IDCloudHost | SSD Cloud Hosting Indonesia

READ.ID –  Lembaga Riset Hukum dan Gender (Leaders Institute) bekerja sama dengan FAMM Indonesia akan menggelar Focus Group Discussion (FGD) sebagai bagian dari rangkaian penelitian berjudul “Mitigasi Risiko dalam Perspektif Ecofeminisme terhadap Masuknya Tambang di Kabupaten Bone Bolango Provinsi Gorontalo”.

Kegiatan ini dijadwalkan berlangsung pada Minggu, 25 Januari 2026, bertempat di HungryPedia, Jalan Nani Wartabone Nomor 209, Kota Gorontalo.FGD tersebut merupakan tahapan lanjutan dalam proses pengumpulan dan pendalaman data penelitian.

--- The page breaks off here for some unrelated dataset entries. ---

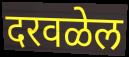
दरवळेल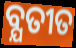
ବ୍ଯତୀତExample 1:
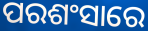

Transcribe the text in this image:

ପରଶଂସାରେ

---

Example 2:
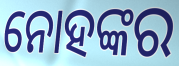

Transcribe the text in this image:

ନୋହଙ୍କର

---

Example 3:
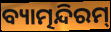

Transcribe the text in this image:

ବ୍ୟାତ୍ମନ୍ଦିରମ୍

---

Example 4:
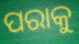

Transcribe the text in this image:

ପରାକୁ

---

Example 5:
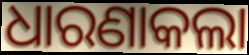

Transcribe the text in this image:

ଧାରଣାକଲା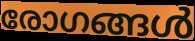
രോഗങ്ങൾ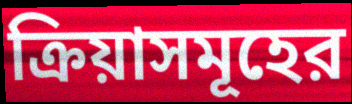
ক্রিয়াসমূহেরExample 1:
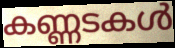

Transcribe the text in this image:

കണ്ണടകൾ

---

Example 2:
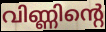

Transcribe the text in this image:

വിണ്ണിന്റെ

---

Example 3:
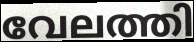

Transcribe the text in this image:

വേലത്തി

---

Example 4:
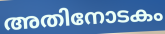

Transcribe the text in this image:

അതിനോടകം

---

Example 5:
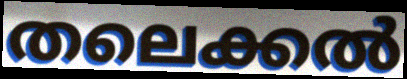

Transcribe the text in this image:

തലെക്കൽ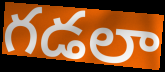
గడలాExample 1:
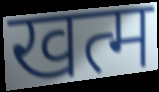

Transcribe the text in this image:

खत्म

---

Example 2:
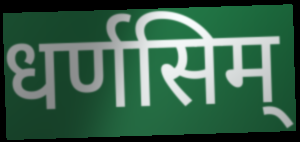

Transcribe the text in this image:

धर्णसिम्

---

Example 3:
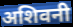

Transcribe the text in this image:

अशिवनी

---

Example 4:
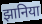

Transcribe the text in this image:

झानिया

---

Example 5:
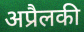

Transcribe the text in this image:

अप्रैलकीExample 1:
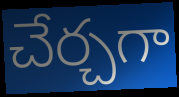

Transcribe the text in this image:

Sebelumnya, tim peneliti telah melakukan pengumpulan data awal melalui diskusi kampung dengan turun langsung ke desa-desa yang terdampak aktivitas pertambangan di Kabupaten Bone Bolango. Temuan awal tersebut kemudian akan diperkaya dan diverifikasi melalui forum diskusi kelompok terfokus ini.

Sementara itu, Ramansyah, S.Sos., M.I.Kom., dosen Ilmu Komunikasi Fakultas Ilmu Sosial Universitas Negeri Gorontalo yang tergabung dalam tim peneliti, menekankan pentingnya FGD sebagai ruang produksi pengetahuan berbasis pengalaman warga terdampak.

Menurutnya, pendekatan ecofeminisme tidak hanya membaca dampak tambang dari sisi ekologis, tetapi juga mengungkap bagaimana relasi kuasa, praktik komunikasi, serta marginalisasi suara perempuan berlangsung di tingkat komunitas.“FGD ini penting untuk memastikan bahwa suara perempuan dan masyarakat lokal tidak sekadar menjadi data, tetapi menjadi dasar dalam merumuskan strategi mitigasi risiko dan rekomendasi kebijakan yang berpihak pada keadilan sosial dan keberlanjutan lingkungan,” kata Ramansyah.

Pendekatan ecofeminisme digunakan dalam riset ini untuk melihat keterkaitan antara kerusakan lingkungan, ketimpangan gender, dan relasi kuasa yang muncul dalam aktivitas pertambangan. Dengan kerangka tersebut, FGD diharapkan mampu menggali realitas sosial yang lebih komprehensif serta menghasilkan rekomendasi berbasis pengalaman masyarakat terdampak.

Kegiatan FGD akan berlangsung mulai pukul 10.10 hingga 14.00 WITA. Hasil diskusi ini nantinya akan menjadi bagian penting dalam penyusunan laporan penelitian, sekaligus diharapkan dapat berkontribusi pada perumusan kebijakan yang lebih adil, berkelanjutan, dan sensitif terhadap perspektif gender dan lingkungan di Provinsi Gorontalo.